Hydration needs a precise explanation here because it is easy to become simplistic. You do not need to replace every gram of fluid lost during every heat session. In fact, mild temporary dehydration can be part of the stimulus in some protocols. But starting sessions already dehydrated is a bad idea, and large fluid deficits can push a useful stress into a dangerous one. For most runners, the practical target is to begin reasonably hydrated, drink according to thirst during routine sessions unless the duration or heat is extreme, and then rehydrate steadily afterward. For long runs and long races, the question shifts from adaptation to performance, and deliberate fluid and sodium planning matters more.

One interesting reason heat acclimation can help even outside hot races is that plasma volume expansion may support cardiovascular function more broadly. A larger circulating volume can improve tolerance for steady endurance work, and some athletes report that they feel smoother at submaximal efforts after a heat block. This does not mean heat training is a substitute for aerobic training, nor does it mean every runner should live in the sauna year-round. The primary benefit is still for hot conditions. But the adaptation is not entirely limited to race day weather.

The effect does decay if you stop exposing yourself to heat. Some adaptations begin fading within a week or two, though they do not disappear overnight. If your target race is hot, the most useful timing is usually to complete the main acclimation block in the final two weeks before the event, then touch the system regularly until race day. Even short maintenance exposures can help preserve adaptation.

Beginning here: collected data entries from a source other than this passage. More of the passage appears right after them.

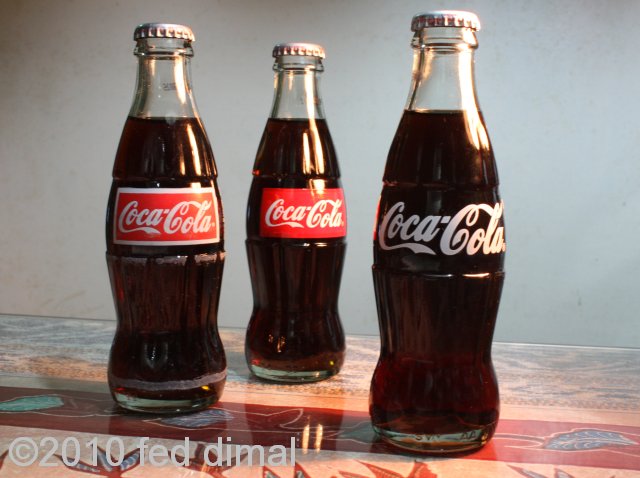
The image size is (640, 478). Identify the location of glass bottles. (162, 124), (301, 132), (454, 154), (460, 329), (300, 297), (162, 342).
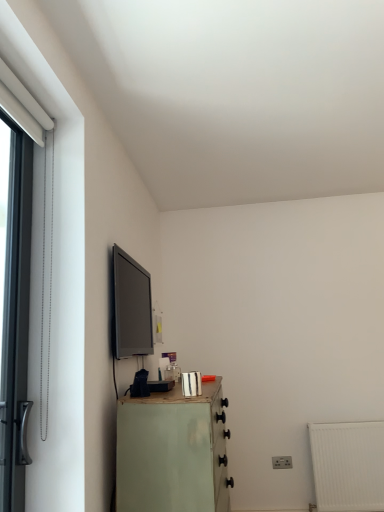
Question: From the image's perspective, is metallic silver canister at lower center located above black metal door at left?

Choices:
 (A) yes
 (B) no

Answer: (B)

Question: Is metallic silver canister at lower center facing towards black metal door at left?

Choices:
 (A) yes
 (B) no

Answer: (B)

Question: Are metallic silver canister at lower center and black metal door at left making contact?

Choices:
 (A) yes
 (B) no

Answer: (B)

Question: From the image's perspective, is metallic silver canister at lower center below black metal door at left?

Choices:
 (A) yes
 (B) no

Answer: (A)

Question: Does metallic silver canister at lower center appear on the left side of black metal door at left?

Choices:
 (A) yes
 (B) no

Answer: (B)

Question: From a real-world perspective, is metallic silver canister at lower center physically located above or below light green painted wood chest of drawers at lower left?

Choices:
 (A) above
 (B) below

Answer: (A)

Question: Based on their sizes in the image, would you say metallic silver canister at lower center is bigger or smaller than light green painted wood chest of drawers at lower left?

Choices:
 (A) big
 (B) small

Answer: (B)

Question: Considering the positions of metallic silver canister at lower center and light green painted wood chest of drawers at lower left in the image, is metallic silver canister at lower center taller or shorter than light green painted wood chest of drawers at lower left?

Choices:
 (A) tall
 (B) short

Answer: (B)

Question: Considering the positions of metallic silver canister at lower center and light green painted wood chest of drawers at lower left in the image, is metallic silver canister at lower center wider or thinner than light green painted wood chest of drawers at lower left?

Choices:
 (A) thin
 (B) wide

Answer: (A)

Question: From the image's perspective, is matte black tv at upper left above or below black metal door at left?

Choices:
 (A) below
 (B) above

Answer: (A)

Question: Is matte black tv at upper left inside or outside of black metal door at left?

Choices:
 (A) outside
 (B) inside

Answer: (A)

Question: In the image, is matte black tv at upper left positioned in front of or behind black metal door at left?

Choices:
 (A) behind
 (B) front

Answer: (A)

Question: Is point (115, 268) closer or farther from the camera than point (1, 264)?

Choices:
 (A) farther
 (B) closer

Answer: (A)

Question: From a real-world perspective, relative to black metal door at left, is metallic silver canister at lower center vertically above or below?

Choices:
 (A) above
 (B) below

Answer: (B)

Question: From the image's perspective, relative to black metal door at left, is metallic silver canister at lower center above or below?

Choices:
 (A) above
 (B) below

Answer: (B)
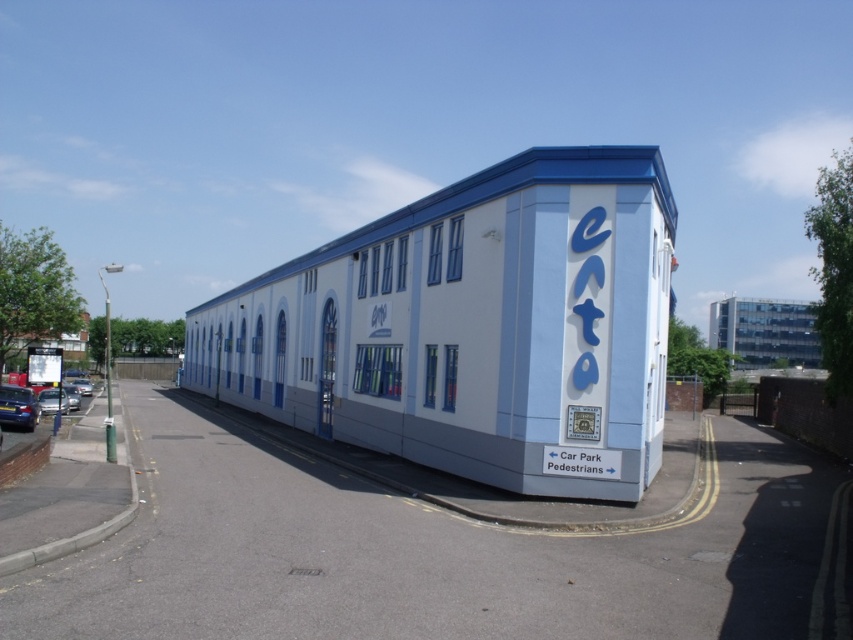
You are standing at the point closest to the building. Which point, point (24, 429) or point (71, 385), is closer to you?

Point (24, 429) is in front of point (71, 385), so it is closer to you.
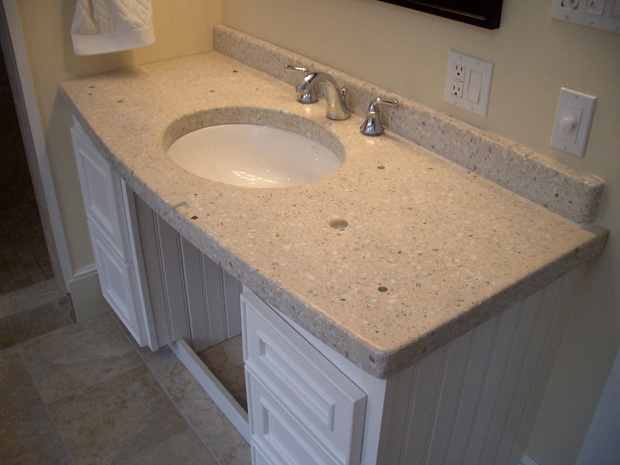
You are a GUI agent. You are given a task and a screenshot of the screen. Output one action in this format:
    pyautogui.click(x=<x>, y=<y>)
    Task: Click on the sink water controls
    Image resolution: width=620 pixels, height=465 pixels.
    Given the screenshot: What is the action you would take?
    pyautogui.click(x=369, y=120), pyautogui.click(x=298, y=70)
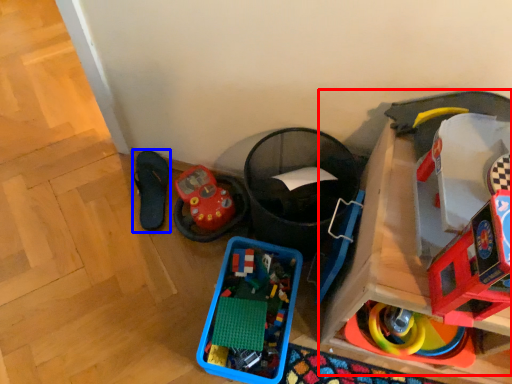
Question: Which point is further to the camera, toy (highlighted by a red box) or footwear (highlighted by a blue box)?

Choices:
 (A) toy
 (B) footwear

Answer: (B)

For trail and ultramarathon athletes, terrain adds another layer. Heat stress often spikes on climbs because speed is lower, air movement is reduced, and metabolic heat production remains high. Technical descents can also become riskier when overheating reduces concentration. This is why heat acclimation is not just about average pace. It changes how stable you stay across the full range of race demands, from hiking steep grades to running late descents with tired legs and a high core temperature.

There is also an altitude overlap worth understanding. Some athletes use heat as a partial substitute when altitude access is limited, because both heat acclimation and altitude exposure can expand plasma volume under certain conditions. But they are not interchangeable. Altitude primarily challenges oxygen availability. Heat primarily challenges thermoregulation and circulation. You should not assume one fully replaces the other. If your race is hot, heat work is specific. If your race is high, altitude preparation still matters.

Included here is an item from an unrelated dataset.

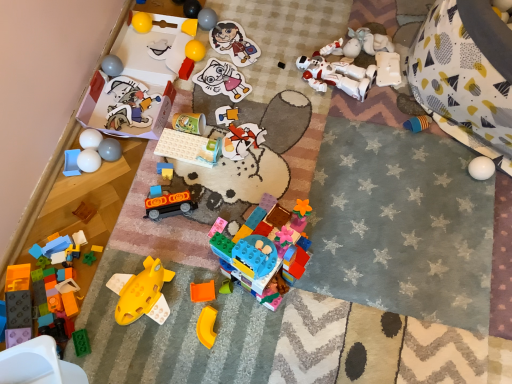
In order to click on empty space that is in between white plastic robot at upper right, arranged as the 22th toy when viewed from the left, and translucent orange plastic at center, arranged as the nineteenth toy when viewed from the left in this screenshot , I will do `click(337, 141)`.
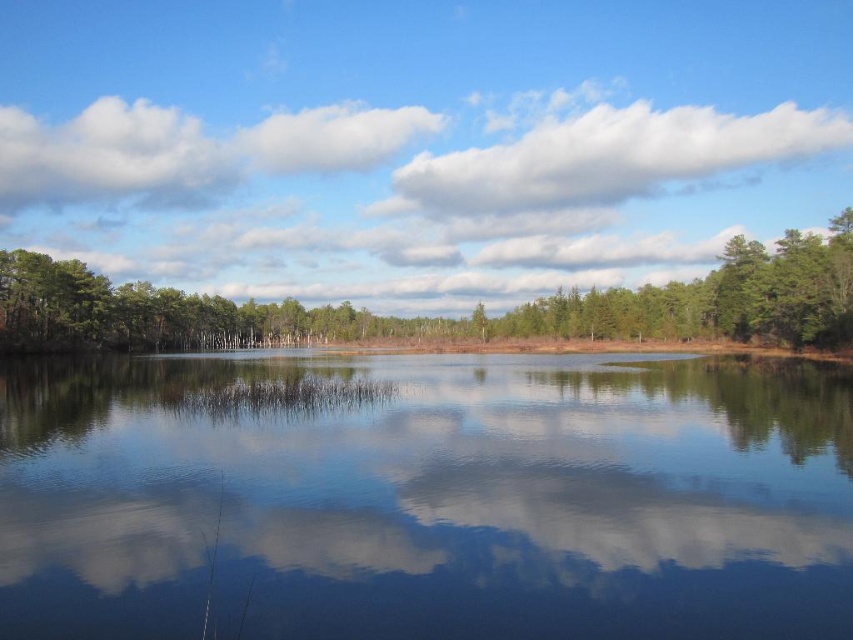
You are an artist trying to paint this landscape. You notice the green matte tree at upper center and the white fluffy cloud at upper center. Which object should you draw first if you want to follow the rule of painting smaller elements before larger ones?

The green matte tree at upper center should be drawn first because it has a smaller size compared to the white fluffy cloud at upper center.

You are standing at the origin point of the coordinate system in the image. You want to walk towards the smooth water at center. In which direction should you move?

The smooth water at center is located at coordinate point 0.777 on the x axis and 0.499 on the y axis. Since you are at the origin point, you should move in the positive x direction and slightly positive y direction to reach it.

So how should an ultrarunner apply this? Start with the demands of the goal event. If the race is likely to be hot, plan 10 to 14 days of deliberate heat exposure before it. Keep key workouts true to purpose, and use controlled heat after the session when needed instead of forcing every run into bad conditions. On easy hot runs, slow down enough to keep the effort where it belongs. Watch for the adaptations that matter, lower heart rate at a given effort, earlier sweating, less panic when you feel warm, and better pacing judgment. Then carry that into race execution, where the real win is not proving you can suffer in heat, but being one of the runners whose physiology stays manageable long enough to keep moving well.